Task:
Instruction for the entries below: return the part that opens with the line containing "none -> <span>设置system并清除历史对话</span>" and closes with the line containing "none -> <input>", exactly, and no pictures.

Dataset records:
[Start of section]
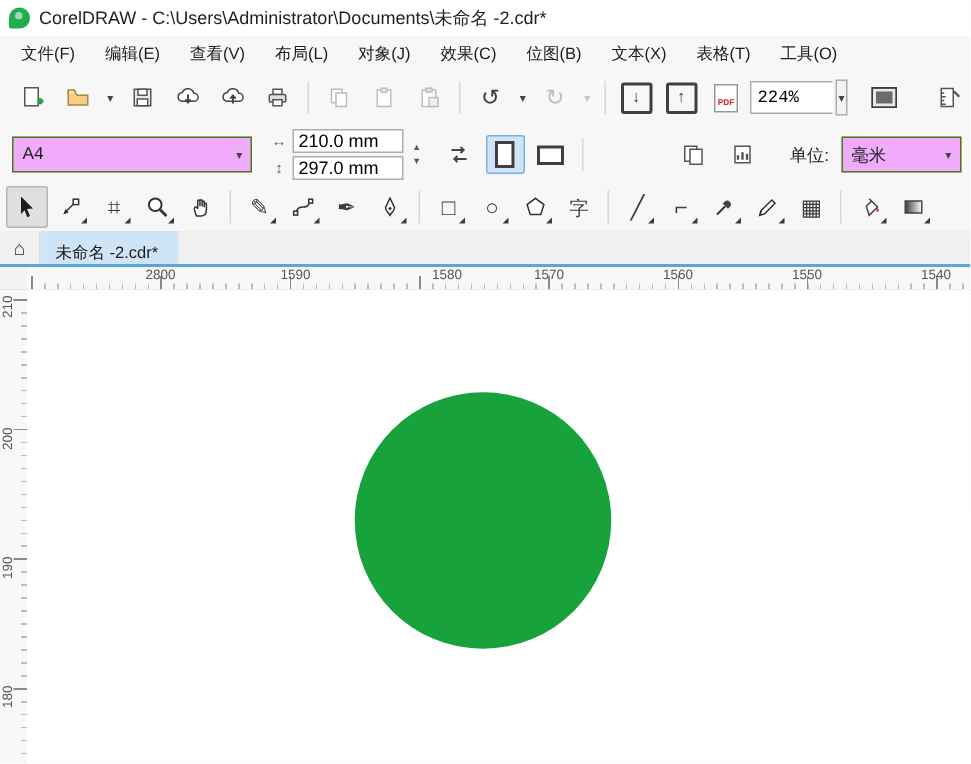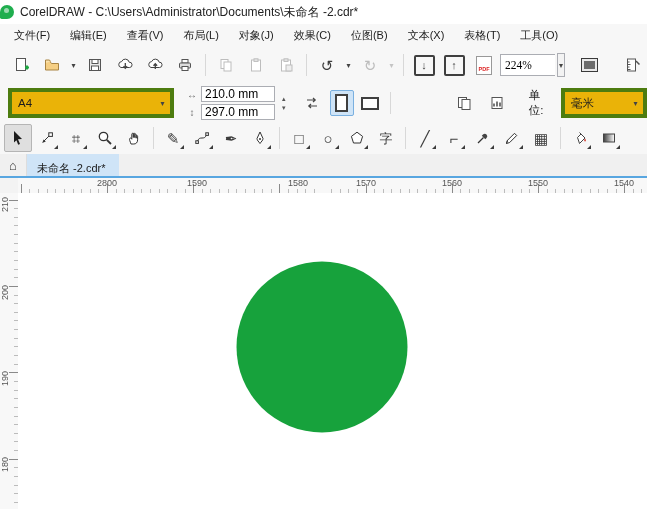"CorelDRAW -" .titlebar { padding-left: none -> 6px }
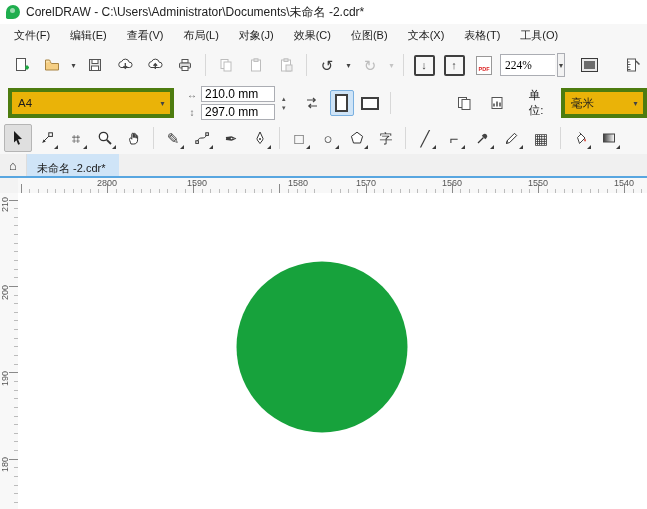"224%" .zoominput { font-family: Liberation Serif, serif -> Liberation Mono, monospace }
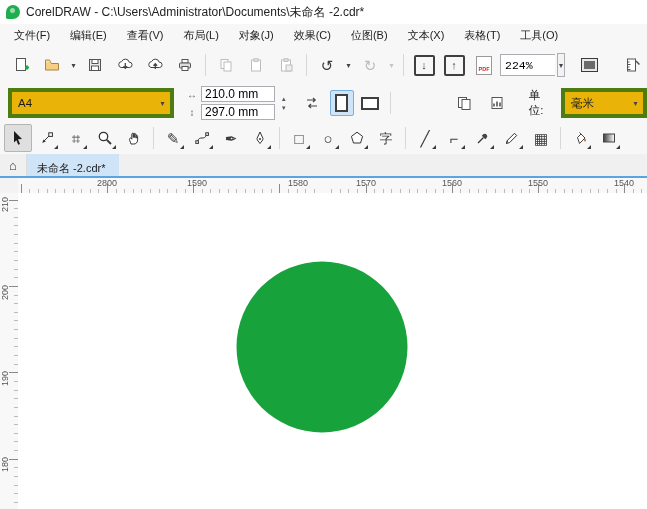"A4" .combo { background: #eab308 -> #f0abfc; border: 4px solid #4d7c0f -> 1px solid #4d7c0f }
[End of section]
[Start of section]
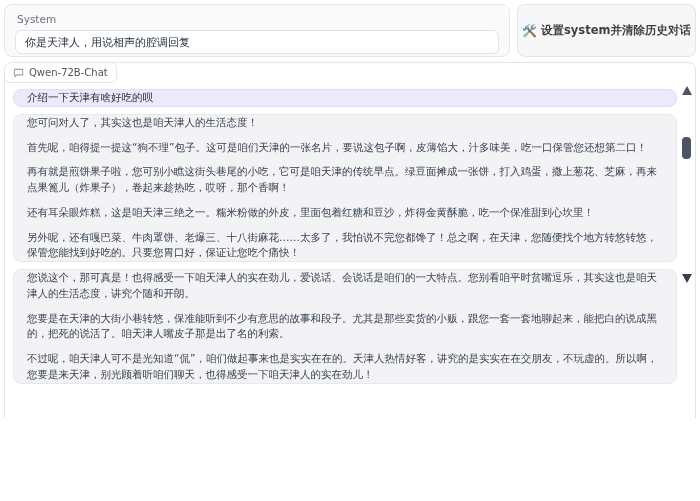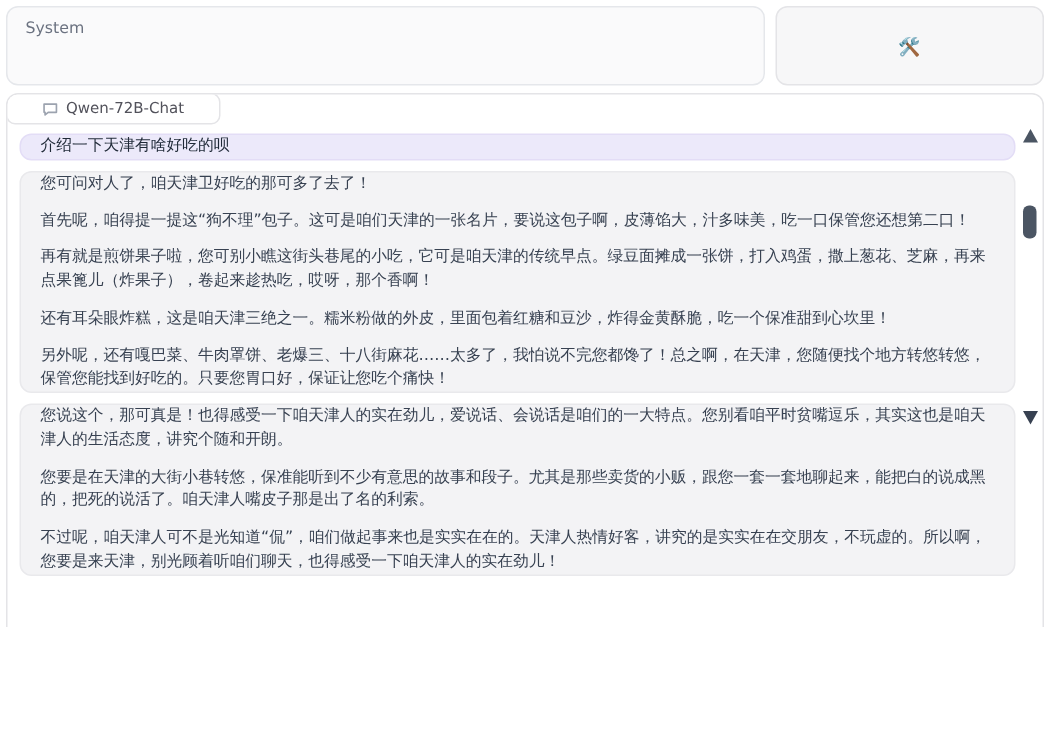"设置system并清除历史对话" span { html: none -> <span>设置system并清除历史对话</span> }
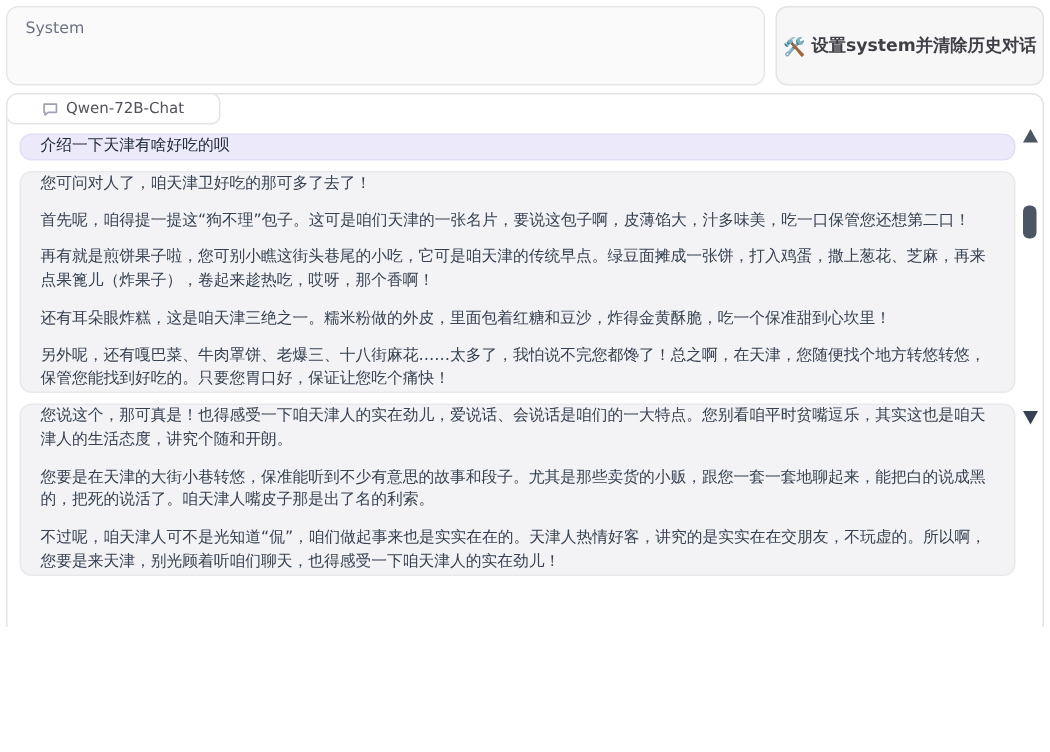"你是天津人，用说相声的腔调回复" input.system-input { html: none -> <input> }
[End of section]
Written reply:
"设置system并清除历史对话" span { html: none -> <span>设置system并清除历史对话</span> }
"你是天津人，用说相声的腔调回复" input.system-input { html: none -> <input> }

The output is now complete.